L’attuale manovra economico-finanziaria approvata dal nuovo Governo torna a prevedere l’istituzione dell’Ici, l’imposta comunale sugli immobili. La materia genera da sempre attenzioni e discussioni non tanto per il modo in cui colpisce i possessori di immobili, ma soprattutto per le categorie che ne sono esentate. Un tentativo di ricostruzione del quadro legislativo può aiutare a rendere più chiara la disciplina del settore e sgombrare il campo da critiche strumentali.
L’esenzione dall’Ici prevista dalla legge nazionale riguarda tutti gli immobili utilizzati da un “ente non commerciale” e destinati “esclusivamente allo svolgimento di attività assistenziali, previdenziali, sanitarie, didattiche, ricettive, culturali, ricreative e sportive, nonché delle attività di cui all’articolo 16, lettera a) della legge 20 maggio 1985. n. 222” [le attività di religione o di culto] (art. 7, c. 1, lett. i, del D.Lgs. 30 dicembre 1992, n. 504).
La disposizione appena richiamata richiede il verificarsi di due condizioni: gli immobili sono esenti solo se utilizzati da enti non commerciali e se destinati totalmente all’esercizio esclusivo di una o più tra le attività individuate; inoltre, come stabilito dopo le modifiche apportate al testo originario del 1992, l’esenzione “si intende applicabile alle attività […] che non abbiano esclusivamente natura commerciale”. (art. 7, comma 2-bis del D.L.. n. 203/2005, come riformulato dall’art. 39 del D.L. 223/2006). In questo senso, il legislatore del 2006 ha adeguato la disciplina al dettato della Corte di Cassazione del 2004 che, pronunciandosi su un immobile di un istituto religioso destinato a casa di cura e pensionato per studentesse, aveva fornito una interpretazione non prevista dalla legge: per avere diritto all’esenzione gli immobili non devono essere destinati allo svolgimento di “attività oggettivamente commerciale”.

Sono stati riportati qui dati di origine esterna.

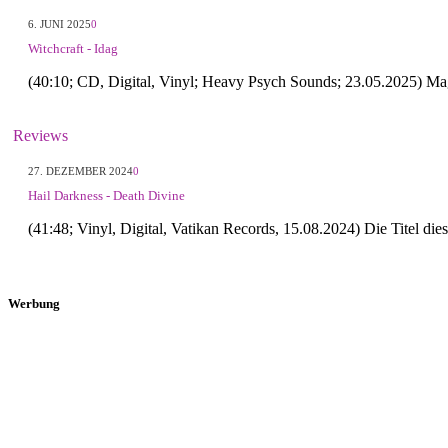
6. JUNI 2025
0
Witchcraft - Idag
(40:10; CD, Digital, Vinyl; Heavy Psych Sounds; 23.05.2025) M
Reviews
27. DEZEMBER 2024
0
Hail Darkness - Death Divine
(41:48; Vinyl, Digital, Vatikan Records, 15.08.2024) Die Titel 
Werbung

Presso il ministero dell’Economia e delle Finanze è stata poi istituita una commissione con il compito di individuare le modalità di esercizio delle attività che, escludendo una loro connotazione commerciale e lucrativa, consentisse di identificare gli elementi della “non esclusiva commercialità”. Alla luce della nuova interpretazione e della maggiore definizione dei limiti grazie alla commissione appositamente istituita, la Commissione europea chiuse una procedura di infrazione nei confronti dell’Italia con esclusione di ogni “aiuto di Stato”. Successivamente, ne fu aperta un’altra, sempre sulla stessa linea, ma anche questa chiusa per chiara infondatezza. Nel mese di ottobre di quest’anno, però, il Commissario europeo per la concorrenza, nonostante le due archiviazioni precedenti, ha riaperto una ennesima procedura di infrazione.
Tornando al quadro legislativo nazionale, comunque, si può affermare che esiste un’esenzione che riguarda tutto il mondo no profit ed è circoscritta ad attività ben definite dalla legge. Al di fuori di queste attività, anche gli enti non commerciali pagano l’Ici.
A quest’ultimo riguardo, appare rilevante soffermarsi sul significato di “commerciale”, che non vuol dire “a fine di lucro”. Ed è su questo termine che si gioca il grande equivoco. Da un punto di vista tecnico, infatti, “commerciale” è tutto ciò che chiede un corrispettivo a fronte di un servizio, quale è ad esempio una retta per la frequenza della scuola materna. Ma questo tipo di attività rientra giustamente nell’esenzione perché è tra le categorie previste dalla legge. Quindi, per questo genere di attività commerciali la Chiesa – come tutti gli altri enti no profit – non deve pagare l’Ici.
La tassa sugli immobili viene pagata invece per altri tipi di attività commerciali, come ad esempio quella alberghiera. Ma anche qui bisogna fare dei distinguo: un pensionato per studenti fuori sede o per l’ospitalità di parenti di malati ricoverati in ospedali lontani dalla residenza, non è assimilabile a un albergo. È invece una struttura ricettiva complementare, di carattere sociale, che rientra nelle attività suddette.
Inoltre, per usufruire dell’esenzione tutto l’immobile deve essere utilizzato per lo svolgimento dell’attività esente; se in un’unità immobiliare si svolge un’attività rientrante nell’elenco suddetto unitamente ad un’attività che, invece, non vi figura, tutto l’immobile perde l’esenzione.